[START OF Source excerpt]

Transition metal chalcogenides are increasingly recognized as promising anode materials for SIBs due to their versatile synthesis, robust structures, and high theoretical capacities.⁷ Among them, transition metal selenides (TMSes) like MnSe, CuSe, CoSe₂, and MoSe₂, have garnered significant attention for their superior electronic conductivity and smaller band gaps compared to transition metal sulfides, leading to better rate performance.^8–10 However, TMSes undergo phase transitions during (de)sodiation, involving bond breaking and crystal structure rearrangement.^11,12 This collapse and aggregation degrade cycling and rate performance, especially at high current densities.¹³ Strategies like nanostructure design and carbon modification are commonly employed to mitigate the above issues, however elaborate fabrication and unfavorable side reaction restrict their practical application.^14,15

Bimetallic selenides often exhibit superior electrochemical performance due to enhanced conductivity, enriched redox reactions, and synergistic effects between components.^16,17 For instance, Wang et al.¹⁸ have synthesized the Co₄Mo₆Se₈ nanosheet arrays grown on a carbon skeleton (CMSe/C), showing a reversible capacity of 474 mAh g⁻¹ at 2 A g⁻¹ after 2400 cycles. Although some progress has been made in enhancing the performance of these materials, achieving stable cycling behavior at elevated current densities remains a persistent challenge. Moreover, the understanding of the function for each metal unit, as well as the design paradigm for bimetallic selenides, is not yet clear.

[END OF Source excerpt]
[START OF Dataset content]

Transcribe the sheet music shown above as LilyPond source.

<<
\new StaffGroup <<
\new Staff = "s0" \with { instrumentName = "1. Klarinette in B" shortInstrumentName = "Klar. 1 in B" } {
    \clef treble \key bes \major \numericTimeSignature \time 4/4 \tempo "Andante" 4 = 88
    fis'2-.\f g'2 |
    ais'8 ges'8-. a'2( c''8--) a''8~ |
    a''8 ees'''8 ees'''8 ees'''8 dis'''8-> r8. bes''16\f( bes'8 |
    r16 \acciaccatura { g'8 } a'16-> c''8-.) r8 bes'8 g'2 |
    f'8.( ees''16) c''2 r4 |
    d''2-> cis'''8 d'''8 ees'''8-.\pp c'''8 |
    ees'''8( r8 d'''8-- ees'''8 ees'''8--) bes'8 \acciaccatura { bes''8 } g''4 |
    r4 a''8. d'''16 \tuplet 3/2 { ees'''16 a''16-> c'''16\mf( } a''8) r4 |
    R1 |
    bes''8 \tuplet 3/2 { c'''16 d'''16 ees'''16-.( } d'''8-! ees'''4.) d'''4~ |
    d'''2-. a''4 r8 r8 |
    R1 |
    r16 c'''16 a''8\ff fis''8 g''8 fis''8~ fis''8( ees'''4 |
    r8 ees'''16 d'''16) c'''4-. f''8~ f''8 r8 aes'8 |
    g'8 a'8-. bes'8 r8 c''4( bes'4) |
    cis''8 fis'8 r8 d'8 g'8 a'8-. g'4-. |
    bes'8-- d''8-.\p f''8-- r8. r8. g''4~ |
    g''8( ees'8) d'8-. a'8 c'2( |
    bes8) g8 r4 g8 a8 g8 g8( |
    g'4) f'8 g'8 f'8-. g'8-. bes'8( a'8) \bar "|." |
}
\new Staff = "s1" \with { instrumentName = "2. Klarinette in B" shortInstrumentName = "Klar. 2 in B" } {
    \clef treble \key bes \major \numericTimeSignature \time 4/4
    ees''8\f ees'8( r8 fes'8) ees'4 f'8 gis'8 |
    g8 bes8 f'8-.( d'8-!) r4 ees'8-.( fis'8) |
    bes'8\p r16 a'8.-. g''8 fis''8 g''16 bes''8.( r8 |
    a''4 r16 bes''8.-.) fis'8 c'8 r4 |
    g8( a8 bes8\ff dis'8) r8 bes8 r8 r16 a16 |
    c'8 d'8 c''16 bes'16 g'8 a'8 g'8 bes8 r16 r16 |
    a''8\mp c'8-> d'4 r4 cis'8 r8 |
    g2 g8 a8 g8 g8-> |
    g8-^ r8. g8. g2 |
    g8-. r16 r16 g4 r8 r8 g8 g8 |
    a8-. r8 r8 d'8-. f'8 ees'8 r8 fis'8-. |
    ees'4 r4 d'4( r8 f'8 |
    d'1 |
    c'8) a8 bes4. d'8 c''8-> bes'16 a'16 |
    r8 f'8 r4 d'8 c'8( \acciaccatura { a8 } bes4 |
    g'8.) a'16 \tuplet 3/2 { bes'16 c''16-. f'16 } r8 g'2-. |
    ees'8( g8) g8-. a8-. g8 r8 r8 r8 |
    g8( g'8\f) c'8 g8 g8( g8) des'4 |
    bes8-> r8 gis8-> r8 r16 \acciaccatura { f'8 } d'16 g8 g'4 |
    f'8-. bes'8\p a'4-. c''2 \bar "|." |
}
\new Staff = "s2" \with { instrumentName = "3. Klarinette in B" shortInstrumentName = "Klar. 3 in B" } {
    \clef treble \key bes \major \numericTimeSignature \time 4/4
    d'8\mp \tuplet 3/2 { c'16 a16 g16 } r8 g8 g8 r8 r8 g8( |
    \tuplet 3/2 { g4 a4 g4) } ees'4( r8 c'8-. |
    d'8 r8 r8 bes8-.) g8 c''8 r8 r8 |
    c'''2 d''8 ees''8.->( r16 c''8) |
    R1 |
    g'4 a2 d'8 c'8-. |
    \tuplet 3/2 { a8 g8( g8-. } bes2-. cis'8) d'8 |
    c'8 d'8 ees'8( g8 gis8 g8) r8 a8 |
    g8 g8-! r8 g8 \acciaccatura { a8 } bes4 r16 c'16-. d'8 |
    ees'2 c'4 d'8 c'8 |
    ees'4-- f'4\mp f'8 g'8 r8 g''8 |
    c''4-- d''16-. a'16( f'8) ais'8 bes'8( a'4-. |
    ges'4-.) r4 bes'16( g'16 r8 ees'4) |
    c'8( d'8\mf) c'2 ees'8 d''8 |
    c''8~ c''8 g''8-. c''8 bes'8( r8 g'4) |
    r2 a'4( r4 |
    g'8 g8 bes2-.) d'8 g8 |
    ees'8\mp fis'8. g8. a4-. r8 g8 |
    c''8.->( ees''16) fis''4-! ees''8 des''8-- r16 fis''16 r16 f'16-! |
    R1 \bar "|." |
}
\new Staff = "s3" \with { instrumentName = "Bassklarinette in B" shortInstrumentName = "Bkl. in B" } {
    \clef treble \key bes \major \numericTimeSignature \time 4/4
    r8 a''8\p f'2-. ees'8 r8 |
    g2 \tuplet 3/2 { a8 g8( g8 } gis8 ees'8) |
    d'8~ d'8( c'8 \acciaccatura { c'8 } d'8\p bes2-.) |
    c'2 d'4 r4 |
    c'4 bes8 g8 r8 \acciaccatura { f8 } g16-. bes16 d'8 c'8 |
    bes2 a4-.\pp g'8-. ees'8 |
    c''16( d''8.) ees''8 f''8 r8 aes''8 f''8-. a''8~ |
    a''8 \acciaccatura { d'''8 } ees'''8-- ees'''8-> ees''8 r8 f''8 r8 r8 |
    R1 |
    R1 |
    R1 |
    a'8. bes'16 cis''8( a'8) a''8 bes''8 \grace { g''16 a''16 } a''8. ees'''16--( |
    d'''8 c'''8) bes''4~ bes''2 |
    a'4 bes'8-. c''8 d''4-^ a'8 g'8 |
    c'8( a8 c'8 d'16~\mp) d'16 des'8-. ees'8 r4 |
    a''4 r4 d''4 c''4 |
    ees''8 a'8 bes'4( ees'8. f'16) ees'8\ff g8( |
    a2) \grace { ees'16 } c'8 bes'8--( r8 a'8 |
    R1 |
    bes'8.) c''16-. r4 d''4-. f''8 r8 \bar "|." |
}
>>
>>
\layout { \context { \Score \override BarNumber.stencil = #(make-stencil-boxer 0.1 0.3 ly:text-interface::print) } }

[END OF Dataset content]

• _Task requirements_
(a) Answer these questions using the passage on selenide anodes for sodium-ion batteries:
(i) Which four transition metal selenides does it give as examples?
(ii) Which two strategies does it say are commonly used to counter collapse and aggregation?
(iii) What reversible capacity did the CMSe/C arrays show, at what current density, and after how many cycles?
(b) Write the next part of the passage on selenide anodes for sodium-ion batteries, continuing after its final sentence.

• _In response_
(a)
(i) MnSe, CuSe, CoSe₂, and MoSe₂.
(ii) Nanostructure design and carbon modification.
(iii) 474 mAh g⁻¹ at 2 A g⁻¹ after 2400 cycles.

(b)
In this study, we report a novel cubic bimetallic selenide Cu₃TaSe₄ as a high-performance anode for SIBs, synthesized via a simple solid-state reaction. By integrating Ta–Se motifs into copper selenide as anti-aggregation units to form a cubic grid structure, the aggregation of copper atoms during conversion reaction can be suppressed by immobile tantalum atoms with large atomic mass, effectively alleviating the volume expansion and electrode failure issues during cycling. Furthermore, the synergy between Cu and Ta bimetals significantly enriches the electronic reaction process, leading to superior electrochemical performance. The Cu₃TaSe₄ anode exhibits outstanding performance, achieving a high specific capacity of 305 mAh g⁻¹ at 1 C, superior rate capability with 286 mAh g⁻¹ at 50 C, and exceptional cycling stability with 94% capacity retention after 3500 cycles at 20 C (Table S1, ESI†). The anti-aggregation-motif design strategy introduced in this study is anticipated to inspire the development of anode materials with high-rate capabilities and stable cycling for SIBs.

The schematic representation of the cubic grid Cu₃TaSe₄ structure is depicted in Fig. 1a, illustrating the assembly of Cu–Se and Ta–Se motifs. Tantalum and copper, each coordinated by four equivalent selenium atoms, form TaSe₄ and CuSe₄ tetrahedra, respectively. The Ta–Se and Cu–Se bonds in these structures are uniformly 2.4 Å in length. The X-ray diffraction (XRD) pattern of the synthesized sample (Fig. 1b) matches well with the standard values of cubic Cu₃TaSe₄ (JCPDS 00-059-0158), exhibiting a P43̄m structure and lattice constants of a = b = c = 5.67 Å. The refinement reliability factors are R_p = 5.11%, R_wp = 7.05%, and Chi² = 7.21. The primary characteristic diffraction peaks are observed at 15.62°, 27.23°, 35.39°, and 45.22°, corresponding to the (100), (111), (120), and (202) crystal planes, respectively.

Fig. 1 (a) Schematic diagram of the Cu₃TaSe₄ structure. (b) Rietveld refined XRD pattern of Cu₃TaSe₄. (c) SEM, (d) EDS mapping, (e) HRTEM, and (f) SEAD pattern images of Cu₃TaSe₄.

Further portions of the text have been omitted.